UPDATED: Montreal apologizes to LGBTQ citizens for decades of police abuse and municipal neglect
In an historic move, Mayor Denis Coderre and his Chief of police have offered sincere apologies to the gay men of Montreal and to the broader LGBTQ community.
Their apologies are for what Coderre called the city’s “tainted past;” decades of abuse, harassment, violence, arrests and neglect suffered by LGBTQ Montrealers at the hands of municipal authorities between the 1960s to 1990s.
“The best way to reconciliate (sic) is to make sure that we recognize what happened,” said Coderre. “I would like on behalf of the municipal administration of the City of Montreal...offer my public apologies.”
Like his Toronto counterpart in 2016, Montreal Police Chief Philippe Pichet expressed his Force’s “regrets” for events that took place “during different police operations in gay bars and clubs” over several decades.
“We have learned a lot within our organization...and have chosen to be part of the solution,” said Pichet. “We would like to sincerely apologize to the people that were targeted and marginalized and hope that with our words today this helps them to turn the page.”
Before Pride Montreal and this year’s Canada Pride, Montreal celebrated LGBT Pride with Divers-Cité.
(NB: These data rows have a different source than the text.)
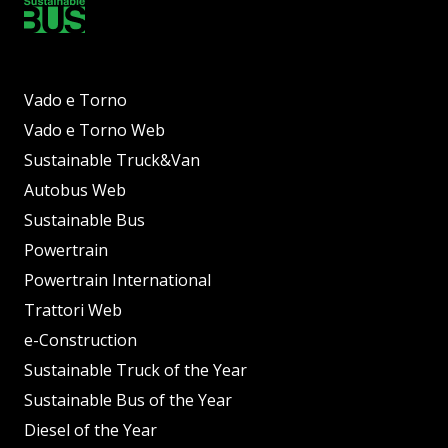
Vado e Torno
Vado e Torno Web
Sustainable Truck&Van
Autobus Web
Sustainable Bus
Powertrain
Powertrain International
Trattori Web
e-Construction
Sustainable Truck of the Year
Sustainable Bus of the Year
Diesel of the Year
Co-founder Puelo Dier also attended the Mayor’s event.
“It feels awesome...it feels as though I’ve come full-circle,” said Dier. “This feels like closure in one aspect of the work I’ve done in this community.”
Dier did a solo show recently in which he spoke about Montreal’s LGBTQ history and what that was like for gay men of the day.
“Cops raiding bars, brandishing machine guns and cameras and those arrested would have their names and pictures printed in the daily newspaper and shown on camera on television,” explained Dier. “That destroyed lives.”
These apologies are long-overdue for many gay Montrealers and Coderre admits there is still work to be done. That includes a new working group to develop policy options on sexual diversity and gender parity that will form part of a code of conduct and ethics for municipal public servants.
When asked about the global reality facing LGBTQ citizens, Coderre didn’t mention any names, but stressed the importance of safeguarding all of the LGBTQ community’s human rights victories. “We need to protect that in that world we’re living now. It’s very fragile,” he said.
“There is some evil out there. So we need not only to protect, but we have a duty to speak. We have a duty to make sure that everyone sticks together.”